Blame is a weighty word–its Indo European root, bh³-connects it to: fable, fate, infant, preface, prophet, abandon, banish, bandit, fame, phono-, symphony, confess, blame. Also from old Norse–to prohibit or curse, from Old French to ban or abandon, from the Greek –to Blaspheme, to blame
This and the following quotations made me meditate on the connections between blaming oneself, blaming others, feeling guilt, taking responsibility.

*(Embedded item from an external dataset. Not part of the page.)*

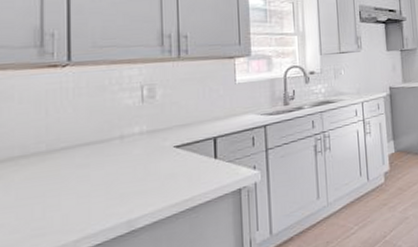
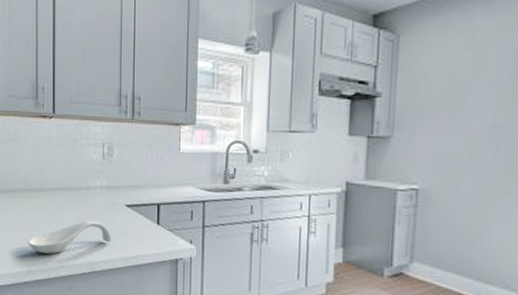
spoon rest: none [26,172,158,230] -> present [28,220,112,254]

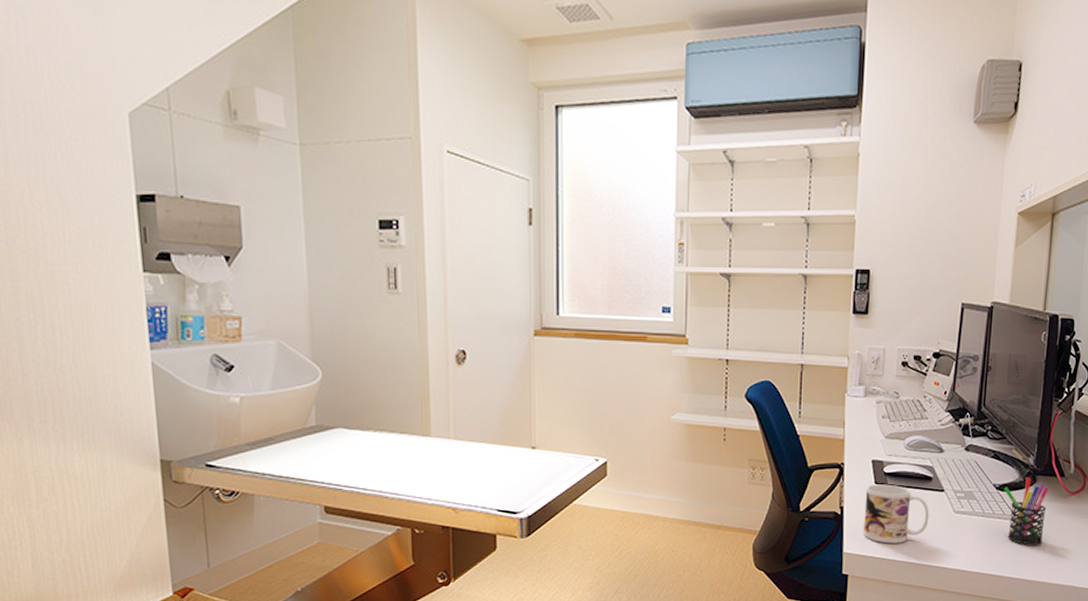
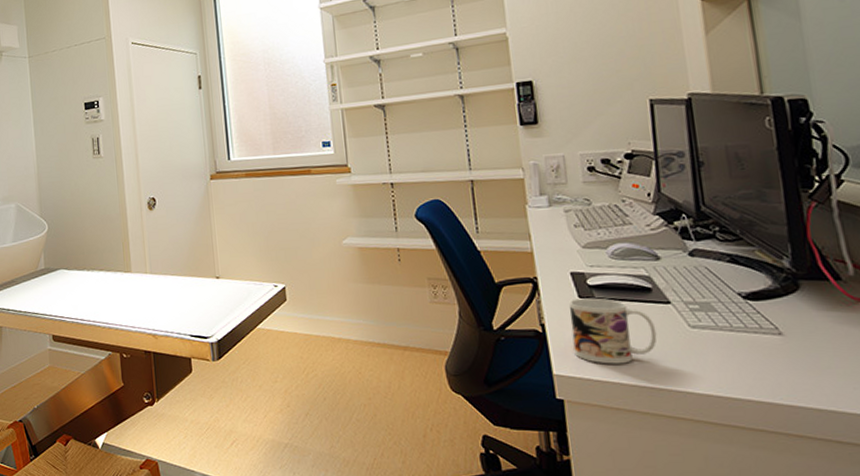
pen holder: present [1004,477,1049,545] -> none [754,282,829,366]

  • “A man can fail many times, but he isn’t a failure until he begins to blame somebody else.”  ~John Burroughs
  • “Blame is just a lazy person’s way of making sense of chaos.”  ~Doug Coupland
  • “We habitually erect a barrier called blame that keeps us from communicating genuinely with others, and we fortify it with our concepts of who’s right and who’s wrong. We do that with the people who are closest to us and we do it with political systems, with all kinds of things that we don’t like about our associates or our society.
    It is a very common, ancient, well-perfected device for trying to feel better. Blame others….Blaming is a way to protect your heart, trying to protect what is soft and open and tender in yourself. Rather than own that pain, we scramble to find some comfortable ground.”  ~ Pema Chödrön
  • “All violence is the result of people tricking themselves into believing that their pain derives from other people and that consequently those people deserve to be punished.” ~ Marshall B. Rosenberg, Nonviolent Communication: A Language of Life
  • “Violence is what happens when we don’t know what else to do with our suffering.” Parker J. Palmer quoted in “If Only We Would Listen: On What We Could Learn About Politics, Faith and Each Other” by Alicia Von Stamwitz, The Sun, November 2012, p. 5
  • “No snowflake in an avalanche ever feels responsible.”  ~Voltaire

And when someone asked, what is the opposite of blaming someone, I focused on this Thich Nhat Hanh quotation which I didn’t read: “When you plant lettuce, if it does not grow well, you don’t blame the lettuce. You look for reasons it is not doing well. It may need fertilizer, or more water, or less sun. You never blame the lettuce. Yet if we have problems with our friends or family, we blame the other person. But if we know how to take care of them, they will grow well, like the lettuce. Blaming has no positive effect at all, nor does trying to persuade using reason and argument. That is my experience. No blame, no reasoning, no argument, just understanding. If you understand, and you show that you understand, you can love, and the situation will change.” ~Thich Nhat Hanh, Peace is Every Step

from Katherine:

An outline—

A. Innate/ nature

  1. blame as natural defense mechanism
  2. fight or flight response
  3. lack of maturity
  4. simplistic

B. Nurture

  1. knee jerk/situational claustrophobia
  2. avoidance-avoidance conflict
  3. avoidance learning—parental/societal disdain

C. Fault finding

  1. defending self image
  2. turning the tables—deflection of guilt feelings
  3. self-loathing

D. Transferring responsibility

  1. pluralistic ignorance
  2. social blind spots, i.e., lack of empathy, understanding, intelligence

E. Situational confusion

  1. blame or explain?
  2. class/race/gender/age biases
  3. fear
  4. inability to act

F. Nirvana

  1. balance between internal and external attribution
  2. scholarly approach
  3. search for solutions
  4. maturity/empathy
  5. introspection

From Nancy:

When you blame others, you give up your power to change.
—–Dr. Robert Anthony

Further thoughts on blame—
We seem to need a bad guy, a villain, for our dramas.  But I think what we really need as individuals and as a nation is to learn to do without this all too handy tool for finding bad guys to fear, defend against, punish or even  remove. If we blame, we’re seeing life too simply, as black or white, good or evil, and other people as the OTHER, different and separate from us, when life is really much more complicated and needs closer attention, and understanding. Surely people are more alike than different.  All of us suffer from loss and pain and fears.  We all need someone to tell it to.  And, I believe, at some deep level, we all want peace and goodwill among us. We need to listen to each other, don’t we.